Her plans quickly changed when many of the properties she sought after were extremely over her budget and decided that finding affordable living was better than being set on a location.

“I didn’t really settle on a ‘plan b’ because I was really hustling to find an apartment,” Surtel said.

Surtel opted toward residing in Maryland instead, which realtors of the district see to be a common choice for buyers that have been priced out.

Cher Castillo has been a hybrid real estate agent with McEnearney Associates for 21 years and has seen some of her buyers lean toward living in Maryland or Virginia.

“It’s really cutting budgets in half for many people.
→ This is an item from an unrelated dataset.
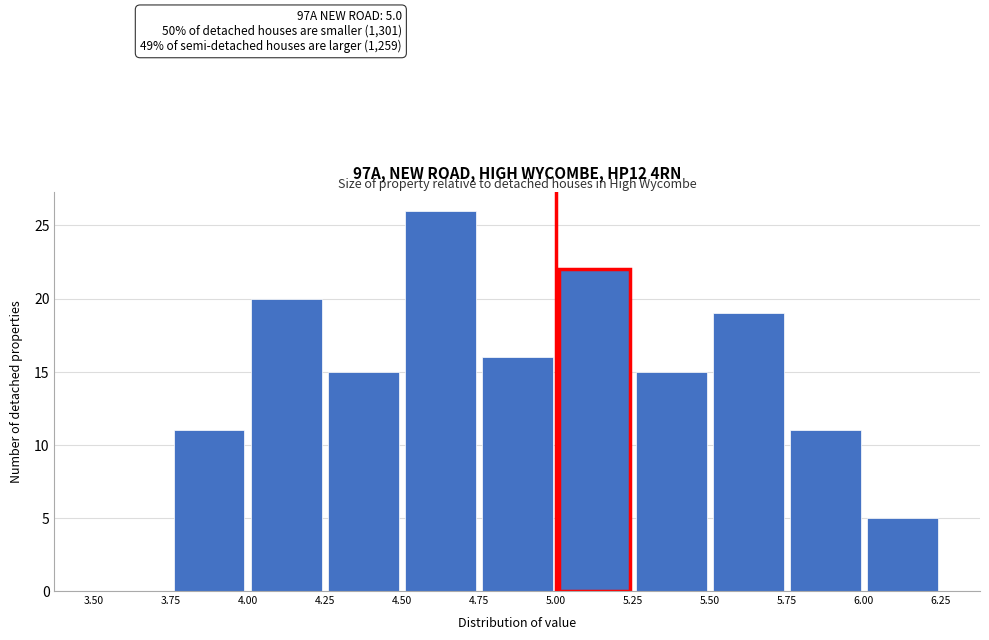

Over which range of the x-axis is the bar tallest?

4.50 to 4.75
So, some people have been priced out of the market, or they’ve fallen into a situation where they have to cut their budget significantly,” Castillo said in a phone interview.
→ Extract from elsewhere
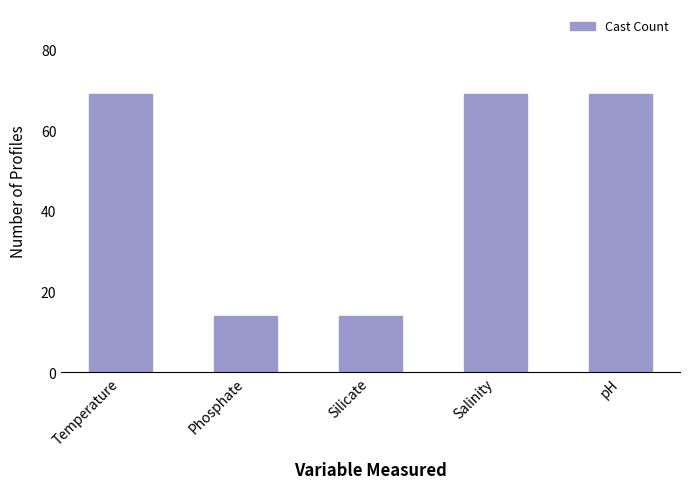

What is the greatest value displayed?

69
Castillo notes that the combination of high interest rates and local homeowners not selling may be the repellent that is warding off Washington home seekers.

“A lot of people are holding on to their properties and renovating and just kind of staying put, hoping that interest rates will eventually just drop,” Castillo said.

Real estate broker Gavin Kersellius argues that the lack of affordable living in Washington is not just due to the inflated market and weary sellers, but also because investors are buying out the lower-priced properties and flipping them to sell at a higher bid.

“A lot of those [homes] are bought as soon as they’re put on the market by investors who offer cash offers with no contingencies, and they always beat out first-time home buyers,” Kersellius said in a phone interview.

Though studies show that home-seekers are within the most unaffordable market since 1984, Kersellius commends his clients for continuing in their search regardless of the economic crisis.

“It’s so great to see that buyers are still optimistic, and they still want to participate for the most part even though it’s gotten a lot more difficult,” Kersellius said.

While Castillo and Kersellius do not work for the same brokerage, they both have the same objective in mind, to show buyers their best-case scenario amidst an up market.

“I always tell my clients ‘it’s all a game and how you play it,’” Castillo said.